IHM Academy Performance Metrics Masterclass - Lesson 3

IHM Academy · Performance Metrics Masterclass – Lesson 3

Performance Metrics Masterclass – Lesson 3 : Zone Entry Efficiency & Controlled Breakout Success

By Coach Mark Lehtonen · IHM Academy

Elite teams don’t just skate fast – they move the puck through pressure with structure.
Zone entries and zone exits are the engine of modern hockey possession.
If you win these two phases, you control the game’s rhythm.

Lesson 3 walks you through the two most important possession metrics:

Performance Metrics Masterclass - Lesson 3 : Zone Entry Efficiency & Controlled Breakout Success

1️⃣ Controlled Zone Entries (CZE%)

A controlled entry = carrying the puck over the blue line or completing a pass to a teammate who crosses with possession.

Why it matters:
Carried or passed entries produce 3-5× more scoring chances than dump-ins.

Key components of a strong controlled entry:

Entry spacing – the puck carrier must have a passing lane AND a skating lane.

Width support – the weak-side forward stretches the gap.

Middle-lane drive – F2 pushes defenders back.

Timing – you attack when defenders’ feet are turned, not squared.

Deception – shoulder fakes, weight shifts, eye deception.

Elite players don’t attack the blue line –
they manipulate the gap until it breaks.

2️⃣ Breakout Success Rate (BO% – Controlled Exits)

A controlled breakout = exiting the defensive zone with puck control (carry or completed pass).

Why it matters:
Teams with a BO% above 48% spend significantly less time defending and generate +6-9 extra shots per game.

Core principles:

D1 escape deception – shoulder check → mislead → attack space.

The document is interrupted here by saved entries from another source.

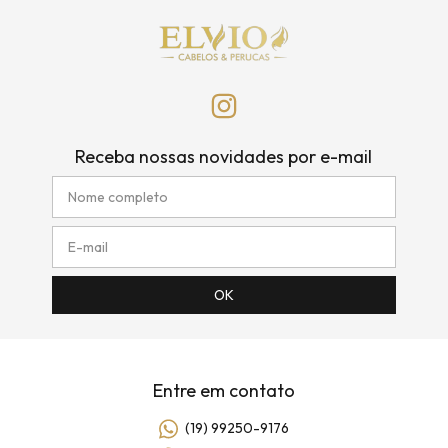
Receba nossas novidades por e-mail
Entre em contato
(19) 99250-9176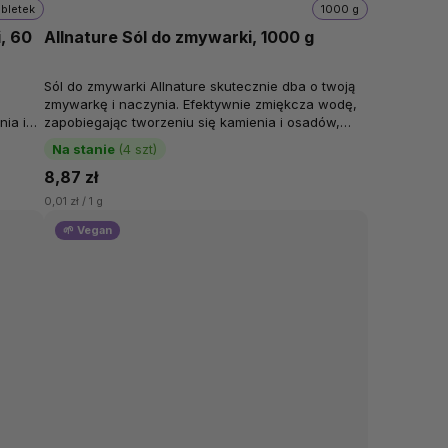
abletek
1000 g
, 60
Allnature Sól do zmywarki, 1000 g
Sól do zmywarki Allnature skutecznie dba o twoją
zmywarkę i naczynia. Efektywnie zmiękcza wodę,
nia i
zapobiegając tworzeniu się kamienia i osadów,
które mogą obniżać...
Na stanie
(4 szt)
8,87 zł
0,01 zł / 1 g
🌱 Vegan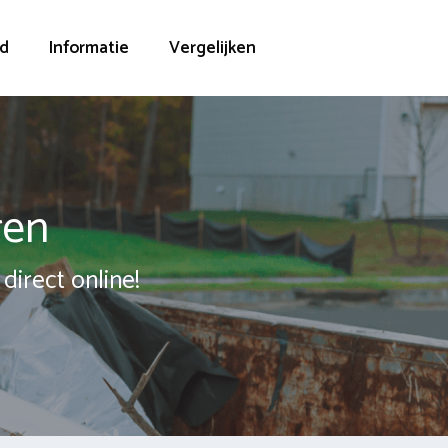
d
Informatie
Vergelijken
ren
direct online!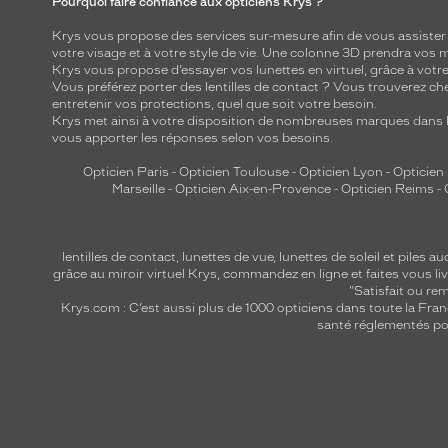
Pourquoi faire confiance aux opticiens Krys ?
Krys vous propose des services sur-mesure afin de vous assister au
votre visage et à votre style de vie. Une colonne 3D prendra vos 
Krys vous propose d’essayer vos lunettes en virtuel, grâce à vot
Vous préférez porter des lentilles de contact ? Vous trouverez che
entretenir vos protections, quel que soit votre besoin.
Krys met ainsi à votre disposition de nombreuses marques dans l
vous apporter les réponses selon vos besoins.
Opticien Paris
-
Opticien Toulouse
-
Opticien Lyon
-
Opticien
Marseille
-
Opticien Aix-en-Provence
-
Opticien Reims
-
lentilles de contact
,
lunettes de vue
,
lunettes de soleil
et
piles au
grâce au miroir virtuel Krys, commandez en ligne et faites vous liv
"Satisfait ou r
Krys.com : C’est aussi plus de 1000 opticiens dans toute la Fra
santé réglementés por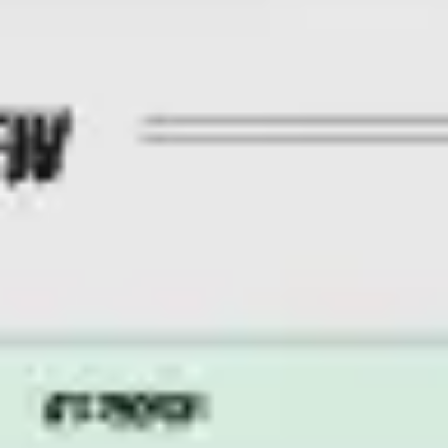
Reuniões e workshops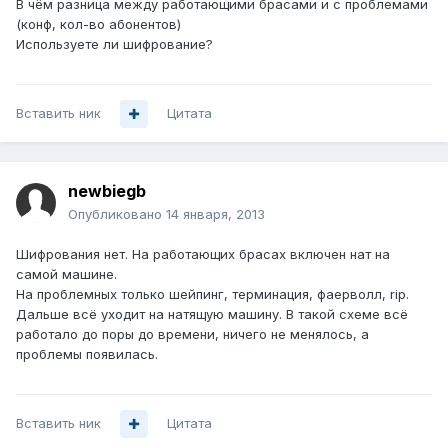
В чём разница между работающими брасами и с проблемами
(конф, кол-во абонентов)
Используете ли шифрование?
Вставить ник
Цитата
newbiegb
Опубликовано
14 января, 2013
Шифрования нет. На работающих брасах включен нат на
самой машине.
На проблемных только шейпинг, терминация, фаерволл, rip.
Дальше всё уходит на натящую машину. В такой схеме всё
работало до поры до времени, ничего не менялось, а
проблемы появилась.
Вставить ник
Цитата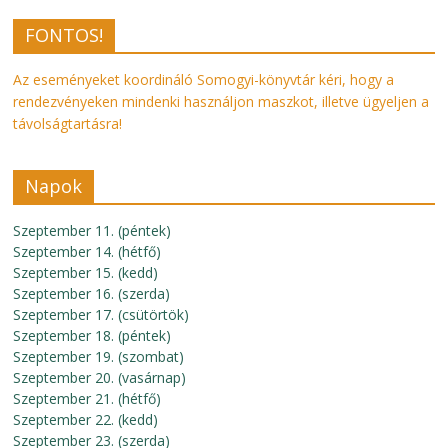
FONTOS!
Az eseményeket koordináló Somogyi-könyvtár kéri, hogy a
rendezvényeken mindenki használjon maszkot, illetve ügyeljen a
távolságtartásra!
Napok
Szeptember 11. (péntek)
Szeptember 14. (hétfő)
Szeptember 15. (kedd)
Szeptember 16. (szerda)
Szeptember 17. (csütörtök)
Szeptember 18. (péntek)
Szeptember 19. (szombat)
Szeptember 20. (vasárnap)
Szeptember 21. (hétfő)
Szeptember 22. (kedd)
Szeptember 23. (szerda)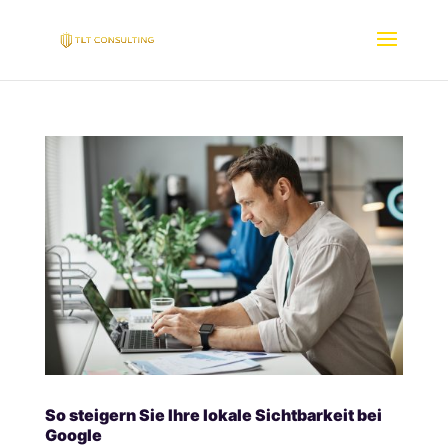
So steigern Sie Ihre lokale Sichtbarkeit bei
Google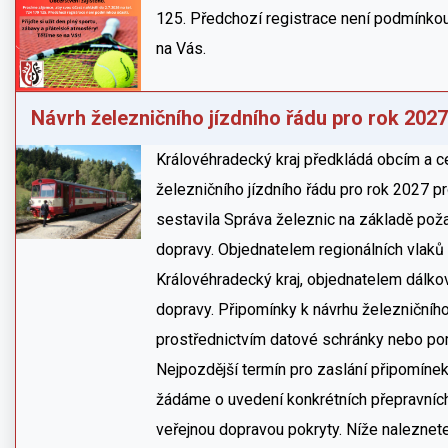
125. Předchozí registrace není podmínkou
na Vás.
Návrh železničního jízdního řádu pro rok 2027
Královéhradecký kraj předkládá obcím a c
železničního jízdního řádu pro rok 2027 pr
sestavila Správa železnic na základě pož
dopravy. Objednatelem regionálních vlaků 
Královéhradecký kraj, objednatelem dálkov
dopravy. Připomínky k návrhu železničníh
prostřednictvím datové schránky nebo po
Nejpozdější termín pro zaslání připomínek
žádáme o uvedení konkrétních přepravních
veřejnou dopravou pokryty. Níže naleznete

D2 as a hinge – always behind play angle, never flat.

Center low support – early read, slow down to open the middle.

F1 wall timing – arrive at the boards with speed, never stationary.

F2 slash support – cut diagonally for high-percentage passing lanes.

Breakouts aren’t plays –
they’re pressure-management systems.

Entry → Exit → Entry Loop

Great teams maintain “momentum chains”:

Win breakout → controlled entry → offensive zone time → force tired defenders → repeat.

Bad teams break their own momentum by:

Throwing pucks away at the blue line

Forcing east-west passes under pressure

Using wingers standing still on the walls

Possession is not talent –
it’s structure, spacing, and timing discipline.

🧱 Summary

Zone entry efficiency = how you start the attack.
Breakout efficiency = how you survive pressure and restart the attack.
Together, they form the possession backbone of elite hockey.

💬 Coach Mark says

You don’t beat teams with rushes – you beat them with layers behind the rush.
Breakouts are chess. Entries are checkmate.

❓ Questions & Answers | IHM Performance Metrics

Q1: What is a controlled zone entry?
A1: Carrying or passing the puck over the offensive blue line with full puck control.

Q2: Why are controlled entries better than dump-ins?
A2: They generate 3-5× more scoring chances and allow immediate offensive structure.

Q3: What defines a good breakout?
A3: Clean, controlled puck exit using spacing, deception, and layered support options.

Q4: Which position is most important in breakouts?
A4: The center – their low support unlocks all passing lanes.

Q5: What is the biggest mistake during entries?
A5: Attacking defenders too early instead of manipulating the gap first.